*** Records for processing Section Begins ***
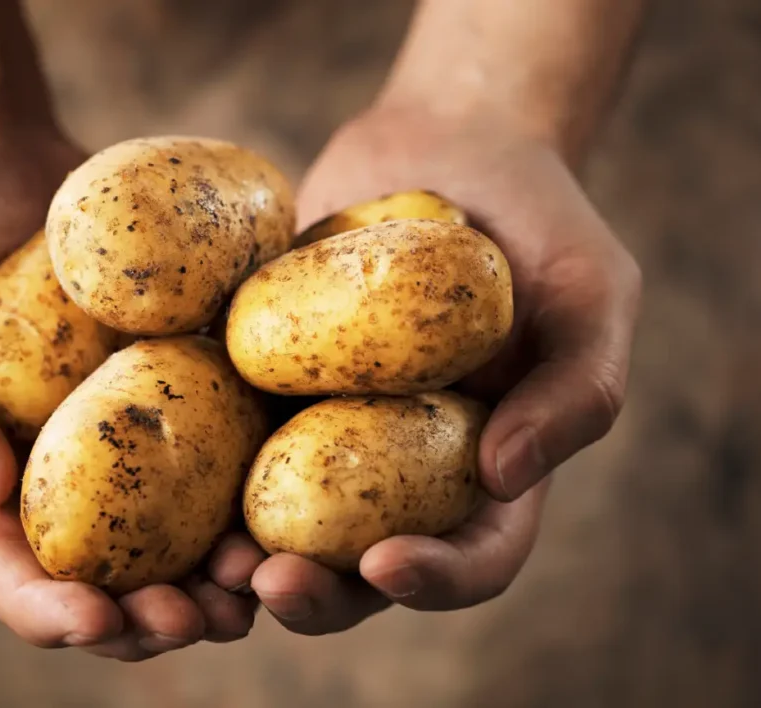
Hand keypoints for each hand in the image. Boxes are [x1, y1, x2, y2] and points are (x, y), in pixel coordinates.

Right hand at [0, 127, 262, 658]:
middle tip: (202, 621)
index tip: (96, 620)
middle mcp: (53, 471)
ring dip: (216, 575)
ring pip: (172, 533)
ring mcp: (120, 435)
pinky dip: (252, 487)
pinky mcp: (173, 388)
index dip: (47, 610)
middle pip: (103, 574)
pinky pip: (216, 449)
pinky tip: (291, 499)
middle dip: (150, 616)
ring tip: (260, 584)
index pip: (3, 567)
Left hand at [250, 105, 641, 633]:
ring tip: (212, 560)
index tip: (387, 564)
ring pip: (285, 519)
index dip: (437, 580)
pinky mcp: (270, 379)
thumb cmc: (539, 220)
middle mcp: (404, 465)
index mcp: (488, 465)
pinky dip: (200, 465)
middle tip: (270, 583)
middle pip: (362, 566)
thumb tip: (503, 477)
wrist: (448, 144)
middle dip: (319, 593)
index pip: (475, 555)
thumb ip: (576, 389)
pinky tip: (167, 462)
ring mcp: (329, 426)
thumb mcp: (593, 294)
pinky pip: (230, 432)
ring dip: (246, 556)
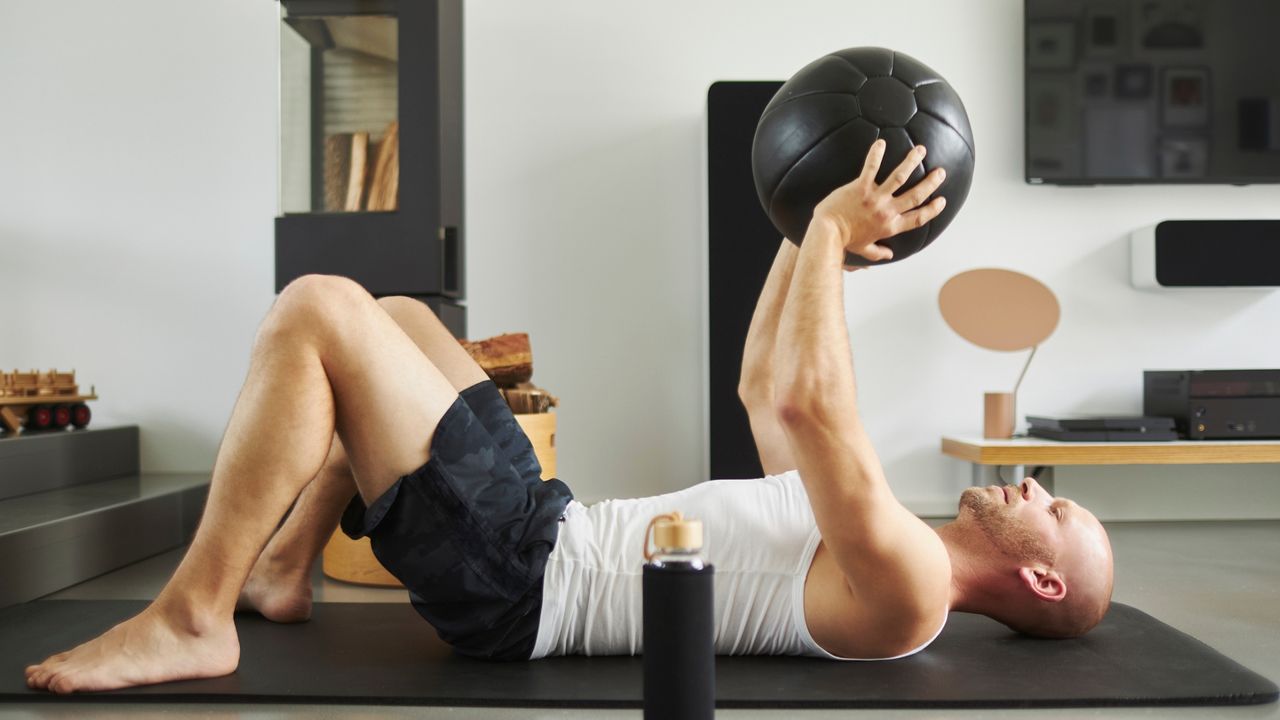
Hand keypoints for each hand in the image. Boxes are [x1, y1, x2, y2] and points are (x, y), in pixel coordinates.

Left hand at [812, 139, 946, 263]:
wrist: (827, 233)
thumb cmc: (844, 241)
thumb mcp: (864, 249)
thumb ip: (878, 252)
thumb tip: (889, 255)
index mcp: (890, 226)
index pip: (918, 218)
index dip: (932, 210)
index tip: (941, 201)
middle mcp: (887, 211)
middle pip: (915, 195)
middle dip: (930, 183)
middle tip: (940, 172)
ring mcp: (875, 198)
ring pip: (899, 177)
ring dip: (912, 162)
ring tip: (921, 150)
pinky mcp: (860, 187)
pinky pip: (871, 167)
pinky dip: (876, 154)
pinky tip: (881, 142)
*** Records for processing Section Ends ***
Problem statement
Keep every word of the records and none of the pictures when you print them again.

Solution for this exercise
Hand keypoints for each hand in the image. Boxes are [x1, y1, x2, y2] and points are (x, y), in pixel coordinates.

Right hand at [0, 127, 262, 658]:
middle tip: (202, 621)
index tip: (96, 620)
middle mcp: (53, 471)
ring dip: (216, 575)
ring pip: (172, 533)
ring mcp: (120, 435)
pinky dip: (252, 487)
pinky mcp: (173, 388)
index dip: (47, 610)
middle pip: (103, 574)
pinky pip: (216, 449)
pinky tip: (291, 499)
middle dip: (150, 616)
ring tip: (260, 584)
index pip: (3, 567)
Left hand at [250, 105, 641, 633]:
ring tip: (212, 560)
index tip: (387, 564)
ring pip: (285, 519)
index dip: (437, 580)
pinky mcp: (270, 379)
thumb cmc: (539, 220)
middle mcp: (404, 465)
index mcp: (488, 465)
pinky dip: (200, 465)
middle tip: (270, 583)
middle pip: (362, 566)
thumb tip: (503, 477)
wrist: (448, 144)
middle dip: (319, 593)
index pip: (475, 555)
thumb ip: (576, 389)
pinky tip: (167, 462)
ring mcp: (329, 426)
thumb mcp: (593, 294)
pinky pip: (230, 432)
ring dip: (246, 556)
Hand keypoints for each hand in the image. Boxes are [x1, y1, x2, y2] and points are (x, y), in pixel coordinates.

Left hand at [812, 139, 946, 263]:
wrist: (827, 233)
thumb cmc: (844, 241)
thumb mcp: (864, 249)
thumb ip: (878, 252)
thumb tip: (889, 255)
index mcp: (890, 226)
index pip: (918, 218)
index dip: (932, 210)
index tip: (941, 201)
middle mcp: (887, 211)
middle pip: (915, 195)
middle dip: (930, 183)
middle tip: (940, 172)
ring mcp: (875, 198)
ring pip: (899, 177)
ring dip: (912, 162)
ring tip: (921, 150)
pinky mcp: (860, 187)
pinky pip: (871, 167)
pinky dip: (876, 154)
pinky tip: (881, 142)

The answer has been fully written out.